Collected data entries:
=-=-=-=-=
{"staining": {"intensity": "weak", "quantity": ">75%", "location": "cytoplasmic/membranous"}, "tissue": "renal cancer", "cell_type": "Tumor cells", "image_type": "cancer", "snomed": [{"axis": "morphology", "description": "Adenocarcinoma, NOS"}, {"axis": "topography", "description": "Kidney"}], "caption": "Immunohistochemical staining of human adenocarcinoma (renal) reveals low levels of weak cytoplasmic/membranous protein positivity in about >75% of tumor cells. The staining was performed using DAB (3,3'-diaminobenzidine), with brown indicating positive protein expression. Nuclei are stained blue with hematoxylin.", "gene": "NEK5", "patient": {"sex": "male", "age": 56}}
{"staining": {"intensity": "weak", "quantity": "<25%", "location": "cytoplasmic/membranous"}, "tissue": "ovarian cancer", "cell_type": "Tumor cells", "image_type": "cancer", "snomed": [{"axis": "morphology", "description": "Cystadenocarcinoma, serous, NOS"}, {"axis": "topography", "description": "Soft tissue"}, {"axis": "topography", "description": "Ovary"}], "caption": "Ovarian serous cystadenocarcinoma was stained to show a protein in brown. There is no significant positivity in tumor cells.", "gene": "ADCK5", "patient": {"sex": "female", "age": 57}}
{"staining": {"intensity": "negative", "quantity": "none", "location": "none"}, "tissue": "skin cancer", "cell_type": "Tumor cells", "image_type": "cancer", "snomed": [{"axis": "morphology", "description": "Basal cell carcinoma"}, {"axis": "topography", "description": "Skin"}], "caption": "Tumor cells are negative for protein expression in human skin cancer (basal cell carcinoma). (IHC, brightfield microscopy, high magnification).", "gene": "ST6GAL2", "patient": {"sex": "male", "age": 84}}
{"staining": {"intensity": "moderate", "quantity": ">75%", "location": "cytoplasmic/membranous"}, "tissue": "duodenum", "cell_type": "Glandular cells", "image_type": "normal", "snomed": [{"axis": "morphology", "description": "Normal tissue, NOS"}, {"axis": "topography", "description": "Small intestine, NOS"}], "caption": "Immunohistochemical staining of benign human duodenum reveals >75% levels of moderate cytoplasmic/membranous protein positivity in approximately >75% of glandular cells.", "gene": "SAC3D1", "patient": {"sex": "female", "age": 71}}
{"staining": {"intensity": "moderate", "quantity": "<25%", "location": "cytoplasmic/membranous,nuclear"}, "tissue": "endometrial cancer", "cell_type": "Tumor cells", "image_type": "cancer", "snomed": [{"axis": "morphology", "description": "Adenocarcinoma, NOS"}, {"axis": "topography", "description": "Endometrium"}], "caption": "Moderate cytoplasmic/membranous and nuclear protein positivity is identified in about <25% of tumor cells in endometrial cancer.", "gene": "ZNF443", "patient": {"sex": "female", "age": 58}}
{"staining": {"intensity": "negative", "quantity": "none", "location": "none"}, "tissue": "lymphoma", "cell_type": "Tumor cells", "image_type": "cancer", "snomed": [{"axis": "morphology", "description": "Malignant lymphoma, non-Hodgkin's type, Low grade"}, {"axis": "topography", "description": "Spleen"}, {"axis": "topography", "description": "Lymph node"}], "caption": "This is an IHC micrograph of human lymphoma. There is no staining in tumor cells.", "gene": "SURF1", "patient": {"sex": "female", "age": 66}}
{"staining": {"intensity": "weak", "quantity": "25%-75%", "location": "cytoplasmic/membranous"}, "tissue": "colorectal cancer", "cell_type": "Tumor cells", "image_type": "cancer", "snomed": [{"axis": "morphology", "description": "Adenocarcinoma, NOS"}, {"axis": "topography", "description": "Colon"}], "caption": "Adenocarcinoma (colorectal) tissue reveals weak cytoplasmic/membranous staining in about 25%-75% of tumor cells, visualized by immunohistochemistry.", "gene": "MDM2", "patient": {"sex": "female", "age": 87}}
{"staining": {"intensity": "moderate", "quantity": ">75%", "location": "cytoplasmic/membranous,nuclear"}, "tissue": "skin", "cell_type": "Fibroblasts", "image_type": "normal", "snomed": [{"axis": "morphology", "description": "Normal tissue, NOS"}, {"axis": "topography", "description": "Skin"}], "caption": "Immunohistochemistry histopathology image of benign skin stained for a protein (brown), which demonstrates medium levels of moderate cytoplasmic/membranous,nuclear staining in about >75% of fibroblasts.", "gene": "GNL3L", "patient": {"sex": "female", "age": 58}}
=-=-=-=-=
**Task description:**
Output each line of the entries exactly, so that nothing is lost.

**Answer to the problem:**
{"staining": {"intensity": "weak", "quantity": ">75%", "location": "cytoplasmic/membranous"}, "tissue": "renal cancer", "cell_type": "Tumor cells", "image_type": "cancer", "snomed": [{"axis": "morphology", "description": "Adenocarcinoma, NOS"}, {"axis": "topography", "description": "Kidney"}], "caption": "Immunohistochemical staining of human adenocarcinoma (renal) reveals low levels of weak cytoplasmic/membranous protein positivity in about >75% of tumor cells. The staining was performed using DAB (3,3'-diaminobenzidine), with brown indicating positive protein expression. Nuclei are stained blue with hematoxylin.", "gene": "NEK5", "patient": {"sex": "male", "age": 56}}
{"staining": {"intensity": "weak", "quantity": "<25%", "location": "cytoplasmic/membranous"}, "tissue": "ovarian cancer", "cell_type": "Tumor cells", "image_type": "cancer", "snomed": [{"axis": "morphology", "description": "Cystadenocarcinoma, serous, NOS"}, {"axis": "topography", "description": "Soft tissue"}, {"axis": "topography", "description": "Ovary"}], "caption": "Ovarian serous cystadenocarcinoma was stained to show a protein in brown. There is no significant positivity in tumor cells.", "gene": "ADCK5", "patient": {"sex": "female", "age": 57}}
{"staining": {"intensity": "negative", "quantity": "none", "location": "none"}, "tissue": "skin cancer", "cell_type": "Tumor cells", "image_type": "cancer", "snomed": [{"axis": "morphology", "description": "Basal cell carcinoma"}, {"axis": "topography", "description": "Skin"}], "caption": "Tumor cells are negative for protein expression in human skin cancer (basal cell carcinoma). (IHC, brightfield microscopy, high magnification).", "gene": "ST6GAL2", "patient": {"sex": "male", "age": 84}}
{"staining": {"intensity": "moderate", "quantity": ">75%", "location": "cytoplasmic/membranous"}, "tissue": "duodenum", "cell_type": "Glandular cells", "image_type": "normal", "snomed": [{"axis": "morphology", "description": "Normal tissue, NOS"}, {"axis": "topography", "description": "Small intestine, NOS"}], "caption": "Immunohistochemical staining of benign human duodenum reveals >75% levels of moderate cytoplasmic/membranous protein positivity in approximately >75% of glandular cells.", "gene": "SAC3D1", "patient": {"sex": "female", "age": 71}}
{"staining": {"intensity": "moderate", "quantity": "<25%", "location": "cytoplasmic/membranous,nuclear"}, "tissue": "endometrial cancer", "cell_type": "Tumor cells", "image_type": "cancer", "snomed": [{"axis": "morphology", "description": "Adenocarcinoma, NOS"}, {"axis": "topography", "description": "Endometrium"}], "caption": "Moderate cytoplasmic/membranous and nuclear protein positivity is identified in about <25% of tumor cells in endometrial cancer.", "gene": "ZNF443", "patient": {"sex": "female", "age": 58}}
{"staining": {"intensity": "negative", "quantity": "none", "location": "none"}, "tissue": "lymphoma", "cell_type": "Tumor cells", "image_type": "cancer", "snomed": [{"axis": "morphology", "description": "Malignant lymphoma, non-Hodgkin's type, Low grade"}, {"axis": "topography", "description": "Spleen"}, {"axis": "topography", "description": "Lymph node"}], "caption": "This is an IHC micrograph of human lymphoma. There is no staining in tumor cells.", "gene": "SURF1", "patient": {"sex": "female", "age": 66}}
{"staining": {"intensity": "weak", "quantity": "25%-75%", "location": "cytoplasmic/membranous"}, "tissue": "colorectal cancer", "cell_type": "Tumor cells", "image_type": "cancer", "snomed": [{"axis": "morphology", "description": "Adenocarcinoma, NOS"}, {"axis": "topography", "description": "Colon"}], "caption": "Adenocarcinoma (colorectal) tissue reveals weak cytoplasmic/membranous staining in about 25%-75% of tumor cells, visualized by immunohistochemistry.", "gene": "MDM2", "patient": {"sex": "female", "age": 87}}
{"staining": {"intensity": "moderate", "quantity": ">75%", "location": "cytoplasmic/membranous,nuclear"}, "tissue": "skin", "cell_type": "Fibroblasts", "image_type": "normal", "snomed": [{"axis": "morphology", "description": "Normal tissue, NOS"}, {"axis": "topography", "description": "Skin"}], "caption": "Immunohistochemistry histopathology image of benign skin stained for a protein (brown), which demonstrates medium levels of moderate cytoplasmic/membranous,nuclear staining in about >75% of fibroblasts.", "gene": "GNL3L", "patient": {"sex": "female", "age": 58}}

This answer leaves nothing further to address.